Segment Start: EXTRACTED TEXT
Receiver <NUM> may receive information such as packets, user data, or control information associated with various information channels (e.g., control channels, data channels, and information related to radio resource control and fronthaul control, etc.). Information may be passed on to other components of the device. The receiver <NUM> may be an example of aspects of the transceiver <NUM> described with reference to <FIG>. The receiver <NUM> may utilize a single antenna or a set of antennas.

Communications manager <NUM> may be an example of aspects of the communications manager <NUM> described with reference to <FIG>.
Segment End: EXTRACTED TEXT
#### ASSIGNMENT 1
According to the receiver description, what antenna arrangements may the receiver use?
#### ASSIGNMENT 2
Return, exactly as they appear in the entries below, all lines from the one containing "## 0.0.28 (2022-07-04)" down to the one containing "### Features", including both.
Segment Start: SUPPLIED MATERIAL
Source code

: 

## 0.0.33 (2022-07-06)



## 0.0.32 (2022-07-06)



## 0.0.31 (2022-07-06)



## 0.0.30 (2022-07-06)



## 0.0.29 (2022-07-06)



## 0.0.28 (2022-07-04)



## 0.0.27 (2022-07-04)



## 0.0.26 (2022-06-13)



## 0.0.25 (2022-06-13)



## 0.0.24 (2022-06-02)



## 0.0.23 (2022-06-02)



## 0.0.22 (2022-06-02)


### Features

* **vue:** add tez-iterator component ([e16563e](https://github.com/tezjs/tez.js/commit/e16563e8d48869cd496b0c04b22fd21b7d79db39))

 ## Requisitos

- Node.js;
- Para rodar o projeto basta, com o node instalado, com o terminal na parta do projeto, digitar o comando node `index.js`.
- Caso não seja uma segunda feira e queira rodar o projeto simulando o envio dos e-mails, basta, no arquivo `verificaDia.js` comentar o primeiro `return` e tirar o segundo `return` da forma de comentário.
Segment End: SUPPLIED MATERIAL
#### ANSWER SECTION 1
The receiver may use a single antenna or a set of antennas.

#### ANSWER SECTION 2
## 0.0.28 (2022-07-04)



## 0.0.27 (2022-07-04)



## 0.0.26 (2022-06-13)



## 0.0.25 (2022-06-13)



## 0.0.24 (2022-06-02)



## 0.0.23 (2022-06-02)



## 0.0.22 (2022-06-02)


### Features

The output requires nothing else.